_EXERCISE PROMPT_:
Can you edit the listing below, changing every "Sortieren nach" to "Ordnen nach" and leaving everything else untouched? Leave the pictures out of your answer.

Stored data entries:
━━━━━━━━━━━━━━━━━━━━━━━━━━━━━━
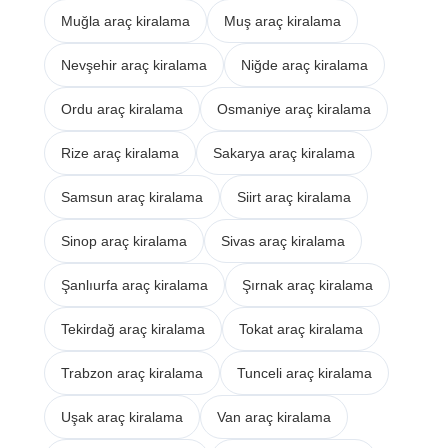
Muğla araç kiralama
Muş araç kiralama
Nevşehir araç kiralama
Niğde araç kiralama
Ordu araç kiralama
Osmaniye araç kiralama
Rize araç kiralama
Sakarya araç kiralama
Samsun araç kiralama
Siirt araç kiralama
Sinop araç kiralama
Sivas araç kiralama
Şanlıurfa araç kiralama
Şırnak araç kiralama
Tekirdağ araç kiralama
Tokat araç kiralama
Trabzon araç kiralama
Tunceli araç kiralama
Uşak araç kiralama
Van araç kiralama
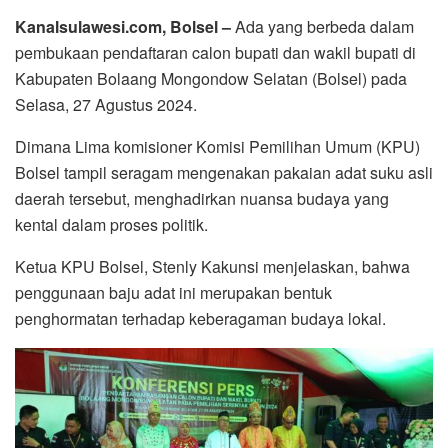
Kanalsulawesi.com, Bolsel –
Ada yang berbeda dalam
pembukaan pendaftaran calon bupati dan wakil bupati di
Kabupaten Bolaang Mongondow Selatan (Bolsel) pada
Selasa, 27 Agustus 2024.
Dimana Lima komisioner Komisi Pemilihan Umum (KPU)
Bolsel tampil seragam mengenakan pakaian adat suku asli
daerah tersebut, menghadirkan nuansa budaya yang
kental dalam proses politik.
Ketua KPU Bolsel, Stenly Kakunsi menjelaskan, bahwa
penggunaan baju adat ini merupakan bentuk
penghormatan terhadap keberagaman budaya lokal.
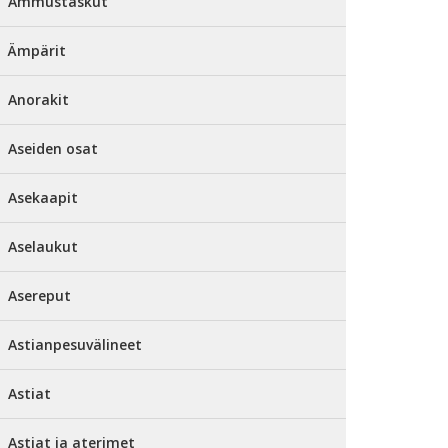
Ammustaskut
Ämpärit
Anorakit
Aseiden osat
Asekaapit
Aselaukut
Asereput
Astianpesuvälineet
Astiat
Astiat ja aterimet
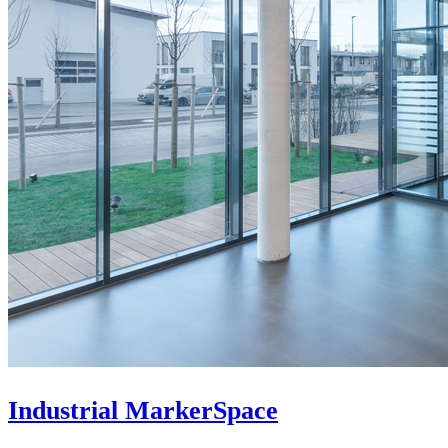
Industrial MarkerSpace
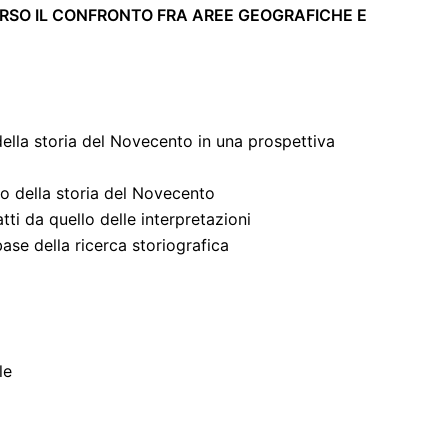
RSO IL CONFRONTO FRA AREE GEOGRAFICHE E
della storia del Novecento in una prospettiva
o della storia del Novecento
tti da quello delle interpretazioni
ase della ricerca storiografica
le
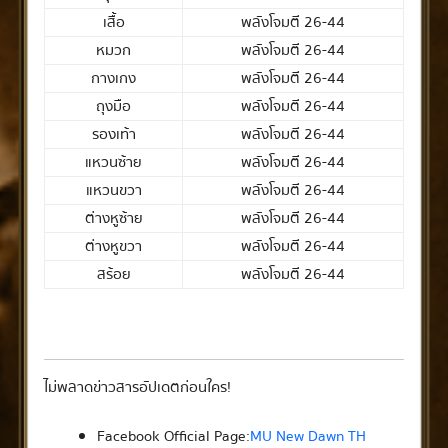
เสื้อ
พลังโจมตี 26-44
หมวก
พลังโจมตี 26-44
กางเกง
พลังโจมตี 26-44
ถุงมือ
พลังโจมตี 26-44
รองเท้า
พลังโจมตี 26-44
แหวนซ้าย
พลังโจมตี 26-44
แหวนขวา
พลังโจมตี 26-44
ต่างหูซ้าย
พลังโจมตี 26-44
ต่างหูขวา
พลังโจมตี 26-44
สร้อย
พลังโจมตี 26-44
ไม่พลาดข่าวสารอัปเดตก่อนใคร!
Facebook Official Page:
MU New Dawn TH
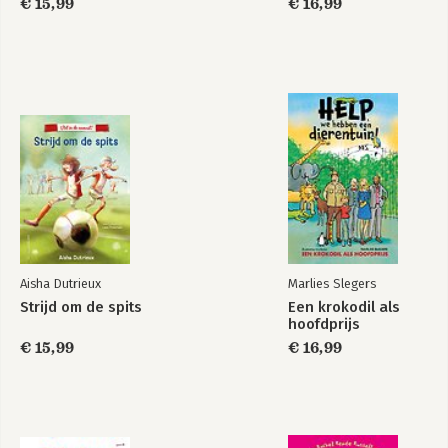
€ 15,99
€ 16,99
Aisha Dutrieux
Marlies Slegers
Strijd om de spits
Een krokodil als
hoofdprijs
€ 15,99
€ 16,99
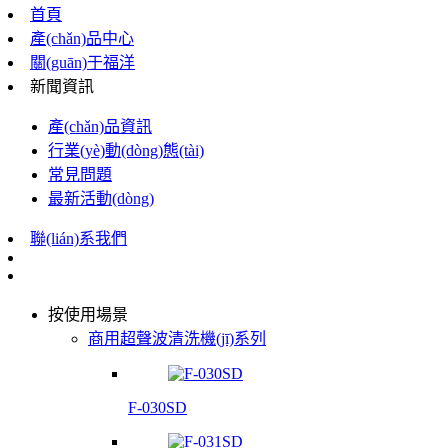
首頁
產(chǎn)品中心
關(guān)于福洋
新聞資訊
產(chǎn)品資訊
行業(yè)動(dòng)態(tài)
常見問題
最新活動(dòng)
聯(lián)系我們
按使用場景
商用超聲波清洗機(jī)系列
F-030SD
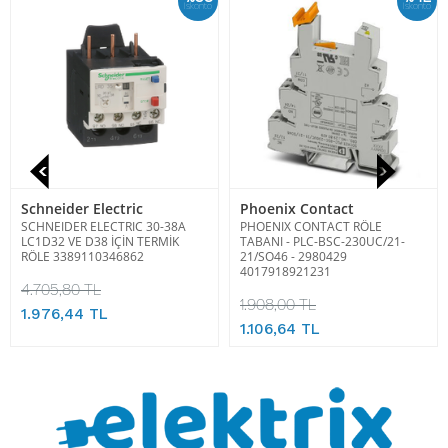
İskonto
İskonto
Schneider Electric
Phoenix Contact
SCHNEIDER ELECTRIC 30-38A
PHOENIX CONTACT RÖLE
LC1D32 VE D38 İÇİN TERMİK
TABANI - PLC-BSC-230UC/21-
RÖLE 3389110346862
21/SO46 - 2980429
4017918921231
4.705,80 TL
1.908,00 TL
1.976,44 TL
1.106,64 TL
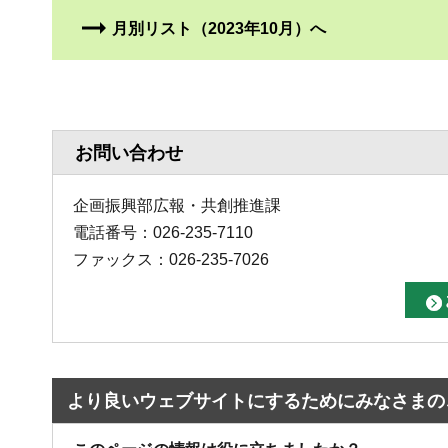
月別リスト（2023年10月）へ
お問い合わせ
企画振興部広報・共創推進課
電話番号：026-235-7110
ファックス：026-235-7026
より良いウェブサイトにするためにみなさまの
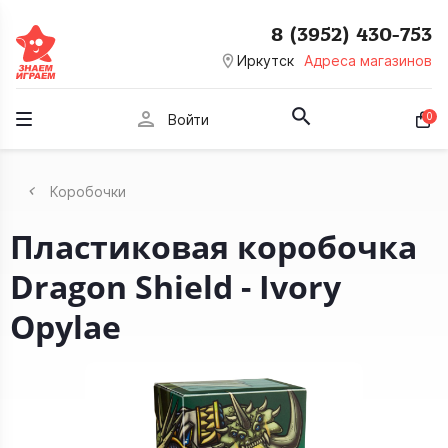
8 (3952) 430-753
room
Иркутск
Адреса магазинов
person
0
Войти
Коробочки
Пластиковая коробочка
Dragon Shield - Ivory
Opylae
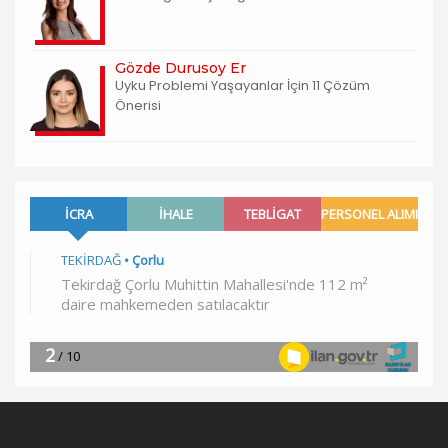
Gözde Durusoy Er
Uyku Problemi Yaşayanlar İçin 11 Çözüm
Önerisi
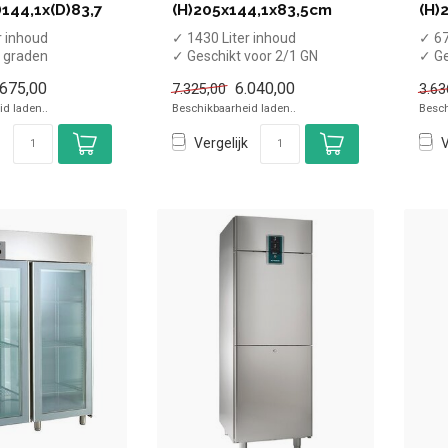
)144,1x(D)83,7
(H)205x144,1x83,5cm
(H)
r inhoud
✓ 1430 Liter inhoud
✓ 67
0 graden
✓ Geschikt voor 2/1 GN
✓ Ge
rd
roosters
roos
.675,00
6.040,00
7.325,00
3.63
4,1 cm, diep...
✓ -22 tot -15 graden
✓ -2
d laden..
Beschikbaarheid laden..
Besch
✓ Ge...
✓ ...
Vergelijk
V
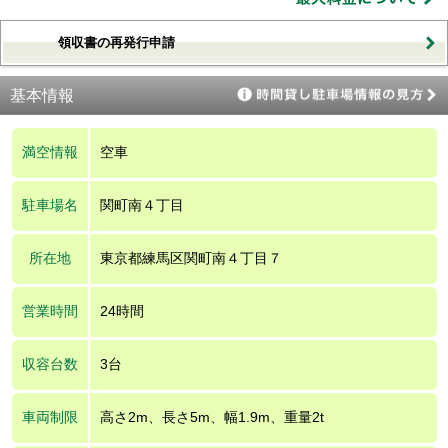
領収書の再発行申請
基本情報
満空情報
空車
駐車場名
関町南４丁目
所在地
東京都練馬区関町南４丁目７
営業時間
24時間
収容台数
3台
車両制限
高さ2m、長さ5m、幅1.9m、重量2t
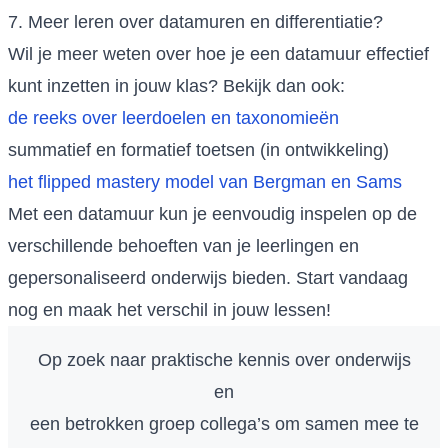
7. Meer leren over datamuren en differentiatie?
Wil je meer weten over hoe je een datamuur effectief
kunt inzetten in jouw klas? Bekijk dan ook:
de reeks over leerdoelen en taxonomieën
summatief en formatief toetsen (in ontwikkeling)
het flipped mastery model van Bergman en Sams
Met een datamuur kun je eenvoudig inspelen op de
verschillende behoeften van je leerlingen en
gepersonaliseerd onderwijs bieden. Start vandaag
nog en maak het verschil in jouw lessen!
Op zoek naar praktische kennis over onderwijs
en
een betrokken groep collega’s om samen mee te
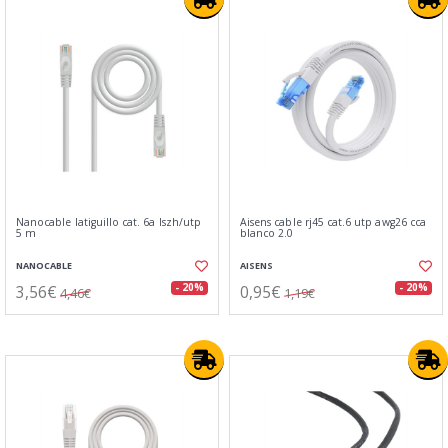
Nanocable latiguillo cat. 6a lszh/utp
Aisens cable rj45 cat.6 utp awg26 cca
5 m
blanco 2.0
NANOCABLE
AISENS
3,56€
0,95€
- 20%
- 20%
4,46€
1,19€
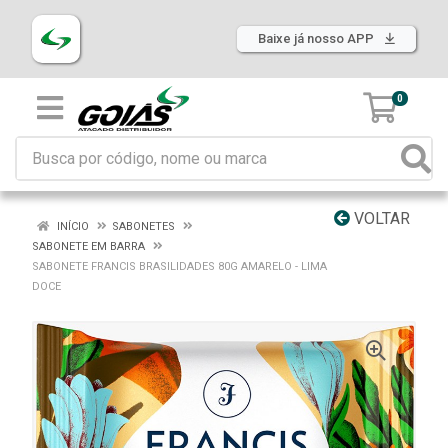
Baixe já nosso APP
0
VOLTAR
INÍCIO
SABONETES
SABONETE EM BARRA
SABONETE FRANCIS BRASILIDADES 80G AMARELO - LIMA
DOCE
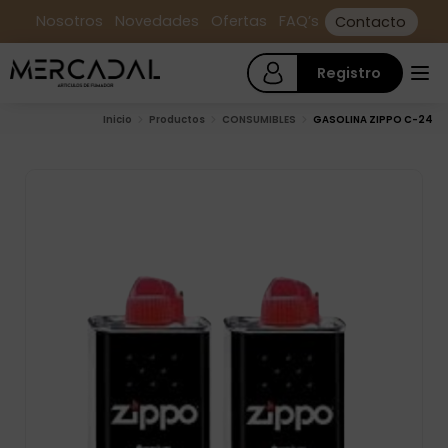
Nosotros
Novedades
Ofertas
FAQ’s
Contacto
Registro
Inicio
Productos
CONSUMIBLES
GASOLINA ZIPPO C-24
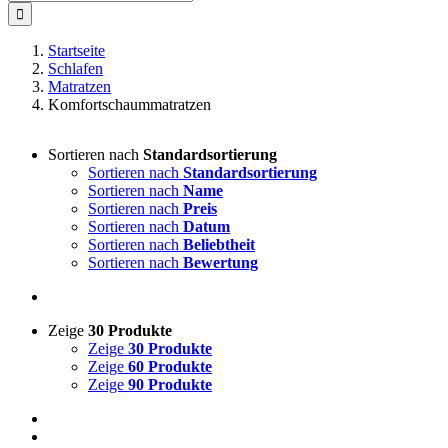
nach:
Startseite
Schlafen
Matratzen
Komfortschaummatratzen
Sortieren nach
Standardsortierung
Sortieren nach
Standardsortierung
Sortieren nach
Name
Sortieren nach
Preis
Sortieren nach
Datum
Sortieren nach
Beliebtheit
Sortieren nach
Bewertung
Zeige
30 Produkte
Zeige
30 Produkte
Zeige
60 Produkte
Zeige
90 Produkte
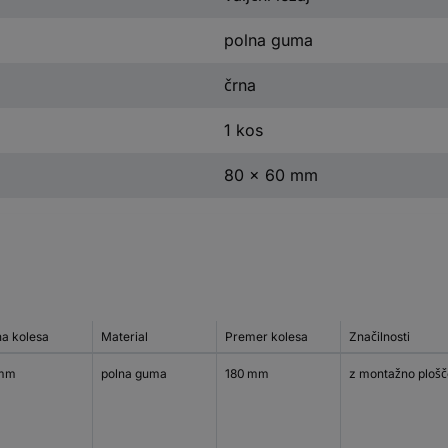
polna guma
črna
1 kos
80 x 60 mm
na kolesa
Material
Premer kolesa
Značilnosti
 mm
polna guma
180 mm
z montažno plošč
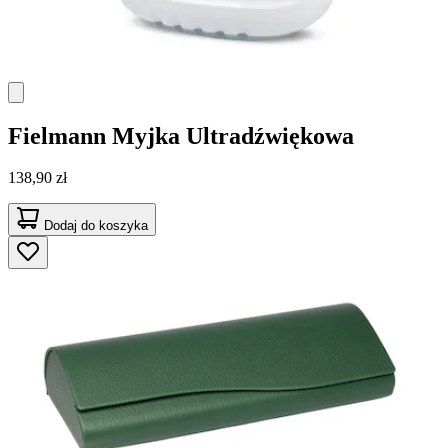
Fielmann
Myjka Ultradźwiękowa
138,90 zł
Dodaj do koszyka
━━━━━━━━━━━━━━━━━━━━━━━━━━━━━━
_RESPONSE AREA_:
Muğla araç kiralama
Muş araç kiralama
Nevşehir araç kiralama
Niğde araç kiralama
Ordu araç kiralama
Osmaniye araç kiralama
Rize araç kiralama
Sakarya araç kiralama
Samsun araç kiralama
Siirt araç kiralama
Sinop araç kiralama
Sivas araç kiralama
Şanlıurfa araç kiralama
Şırnak araç kiralama
Tekirdağ araç kiralama
Tokat araç kiralama
Trabzon araç kiralama
Tunceli araç kiralama
Uşak araç kiralama
Van araç kiralama
Kanalsulawesi.com, Bolsel –
Ada yang berbeda dalam
pembukaan pendaftaran calon bupati dan wakil bupati di
Kabupaten Bolaang Mongondow Selatan (Bolsel) pada
Selasa, 27 Agustus 2024.
Dimana Lima komisioner Komisi Pemilihan Umum (KPU)
Bolsel tampil seragam mengenakan pakaian adat suku asli
daerah tersebut, menghadirkan nuansa budaya yang
kental dalam proses politik.
Ketua KPU Bolsel, Stenly Kakunsi menjelaskan, bahwa
penggunaan baju adat ini merupakan bentuk
penghormatan terhadap keberagaman budaya lokal.
Ammustaskut
Ämpärit
Anorakit
Aseiden osat
Asekaapit
Aselaukut
Asereput
Astianpesuvälineet
Astiat
Astiat ja aterimet
Industrial MarkerSpace
RSO IL CONFRONTO FRA AREE GEOGRAFICHE E
della storia del Novecento in una prospettiva
o della storia del Novecento
tti da quello delle interpretazioni
ase della ricerca storiografica
le
เสื้อ
พลังโจมตี 26-44
หมวก
พลังโจมตี 26-44
กางเกง
พลังโจมตี 26-44
ถุงมือ
พลังโจมตี 26-44
รองเท้า
พลังโจมตี 26-44
แหวนซ้าย
พลังโจมตี 26-44
แหวนขวา
พลังโจมตี 26-44
ต่างหูซ้าย
พลังโจมตี 26-44
ต่างหูขวา
พลังโจมตี 26-44
สร้อย
พลังโจมตี 26-44
ไม่พลาดข่าวสารอัปเดตก่อนใคร!
Facebook Official Page:
MU New Dawn TH
€ 15,99
€ 16,99
Aisha Dutrieux
Marlies Slegers
Strijd om de spits
Een krokodil als
hoofdprijs
€ 15,99
€ 16,99
首頁
產(chǎn)品中心
關(guān)于福洋
新聞資訊
產(chǎn)品資訊
行業(yè)動(dòng)態(tài)
常見問題
最新活動(dòng)
聯(lián)系我們
按使用場景
商用超聲波清洗機(jī)系列
F-030SD
İskonto
İskonto
Schneider Electric
Phoenix Contact
SCHNEIDER ELECTRIC 30-38A
PHOENIX CONTACT RÖLE
LC1D32 VE D38 İÇİN TERMİK
TABANI - PLC-BSC-230UC/21-
RÖLE 3389110346862
21/SO46 - 2980429
4017918921231
4.705,80 TL
1.908,00 TL
1.976,44 TL
1.106,64 TL
月別リスト（2023年10月）へ
お問い合わせ
企画振興部広報・共創推進課
電話番号：026-235-7110
ファックス：026-235-7026
より良いウェブサイトにするためにみなさまの
8 (3952) 430-753
room
Иркутск
Адреса магазинов
person
0
Войти
Коробочки
Пластиковая коробочка
Dragon Shield - Ivory
Opylae
Gözde Durusoy Er
Uyku Problemi Yaşayanlar İçin 11 Çözüm
Önerisi
)144,1x(D)83,7
(H)205x144,1x83,5cm
(H)
r inhoud
✓ 1430 Liter inhoud
✓ 67
0 graden
✓ Geschikt voor 2/1 GN
✓ Ge
rd
roosters
roos
.675,00
6.040,00
7.325,00
3.63
4,1 cm, diep...
✓ -22 tot -15 graden
✓ -2
d laden..
Beschikbaarheid laden..
Besch
✓ Ge...
✓ ...
Vergelijk
V
領収書の再発行申請
基本情報
満空情報
空車
駐車場名
関町南４丁目
所在地
東京都練馬区関町南４丁目７
営業時間
24時間
収容台数
3台
車両制限
高さ2m、長さ5m、幅1.9m、重量2t
7. Meer leren over datamuren en differentiatie?
Wil je meer weten over hoe je een datamuur effectief
kunt inzetten in jouw klas? Bekijk dan ook:
de reeks over leerdoelen en taxonomieën
summatief en formatief toetsen (in ontwikkeling)
het flipped mastery model van Bergman en Sams
Met een datamuur kun je eenvoudig inspelen op de
verschillende behoeften van je leerlingen en
gepersonaliseerd onderwijs bieden. Start vandaag
nog en maak het verschil in jouw lessen!
Op zoek naar praktische kennis over onderwijs
en
een betrokken groep collega’s om samen mee te
Nanocable latiguillo cat. 6a lszh/utp
Aisens cable rj45 cat.6 utp awg26 cca
5 m
blanco 2.0
NANOCABLE
AISENS
3,56€
0,95€
- 20%
- 20%
4,46€
1,19€
Baixe já nosso APP
0
VOLTAR
INÍCIO
SABONETES
SABONETE EM BARRA
SABONETE FRANCIS BRASILIDADES 80G AMARELO - LIMA
DOCE
Nosotros
Novedades
Ofertas
FAQ’s
Contacto
Registro
Inicio
Productos
CONSUMIBLES
GASOLINA ZIPPO C-24
nach:
Startseite
Schlafen
Matratzen
Komfortschaummatratzen
Ordnen nach
Standardsortierung
Ordnen nach
Standardsortierung
Ordnen nach
Name
Ordnen nach
Preis
Ordnen nach
Datum
Ordnen nach
Beliebtheit
Ordnen nach
Bewertung
Zeige
30 Produkte
Zeige
30 Produkte
Zeige
60 Produkte
Zeige
90 Produkte
polna guma
črna
1 kos
80 x 60 mm
na kolesa
Material
Premer kolesa
Značilnosti
 mm
polna guma
180 mm
z montažno plošč
Fielmann
Myjka Ultradźwiękowa
138,90 zł
Dodaj do koszyka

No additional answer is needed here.